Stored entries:
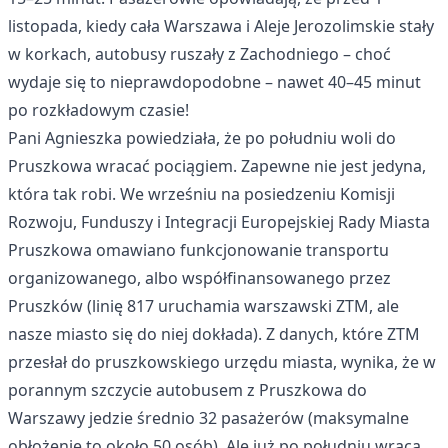
listopada, kiedy cała Warszawa i Aleje Jerozolimskie stały
w korkach, autobusy ruszały z Zachodniego – choć
wydaje się to nieprawdopodobne – nawet 40–45 minut
po rozkładowym czasie!
Pani Agnieszka powiedziała, że po południu woli do
Pruszkowa wracać pociągiem. Zapewne nie jest jedyna,
która tak robi. We wrześniu na posiedzeniu Komisji
Rozwoju, Funduszy i Integracji Europejskiej Rady Miasta
Pruszkowa omawiano funkcjonowanie transportu
organizowanego, albo współfinansowanego przez
Pruszków (linię 817 uruchamia warszawski ZTM, ale
nasze miasto się do niej dokłada). Z danych, które ZTM
przesłał do pruszkowskiego urzędu miasta, wynika, że w
porannym szczycie autobusem z Pruszkowa do
Warszawy jedzie średnio 32 pasażerów (maksymalne
obłożenie to około 50 osób). Ale już po południu wraca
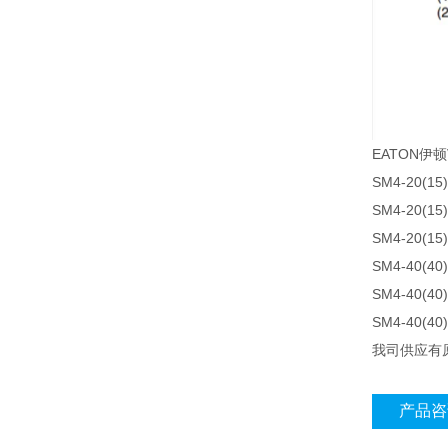
EATON伊
SM4-20(15)
SM4-20(15)
SM4-20(15)
SM4-40(40)
SM4-40(40)
SM4-40(40)
我司供应有原
产品咨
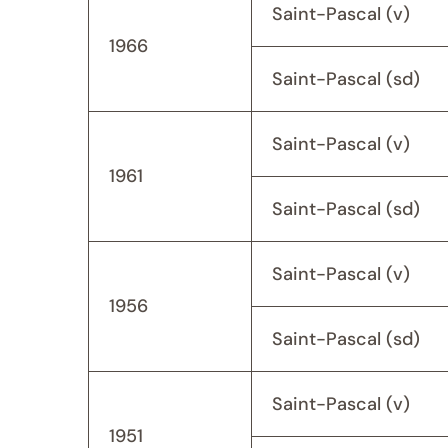
Saint-Pascal (v)
1966
Saint-Pascal (sd)
Saint-Pascal (v)
1961
Saint-Pascal (sd)
Saint-Pascal (v)
1956
Saint-Pascal (sd)
Saint-Pascal (v)
1951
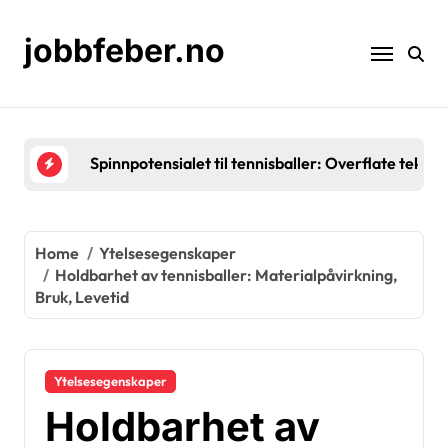
Skip
to
jobbfeber.no
content
Gummikjerner i tennisballer: Elastisitet, Holdbarh
Home
Ytelsesegenskaper
Holdbarhet av tennisballer: Materialpåvirkning,
Bruk, Levetid
Ytelsesegenskaper
Holdbarhet av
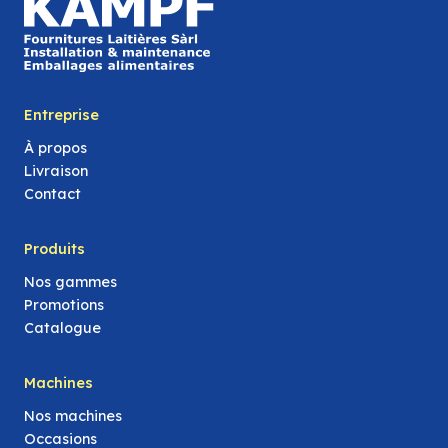
Entreprise
À propos
Livraison
Contact
Produits
Nos gammes
Promotions
Catalogue
Machines
Nos machines
Occasions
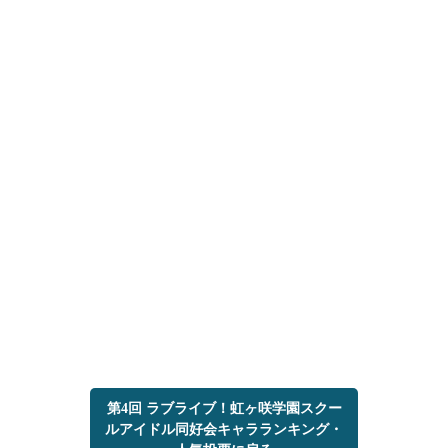
第4回 ラブライブ！虹ヶ咲学園スクー
ルアイドル同好会キャラランキング・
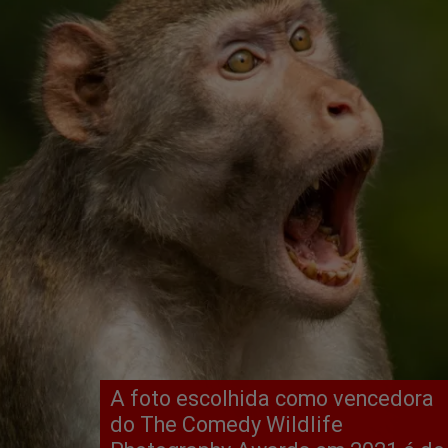
A foto escolhida como vencedora
do The Comedy Wildlife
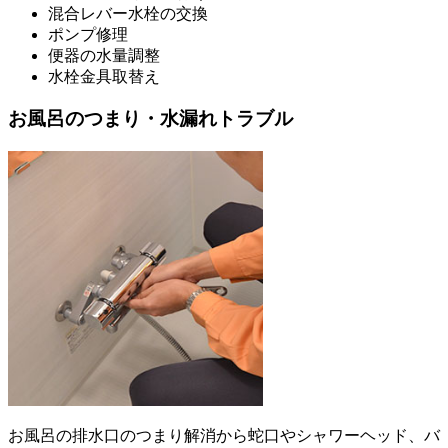
混合レバー水栓の交換
ポンプ修理
便器の水量調整
水栓金具取替え
お風呂のつまり・水漏れトラブル
お風呂の排水口のつまり解消から蛇口やシャワーヘッド、バ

● **Work order**
The word "Holdbarhet" appears on some lines of the data above; say how many such lines there are, with nothing else.

● **Answer space**
2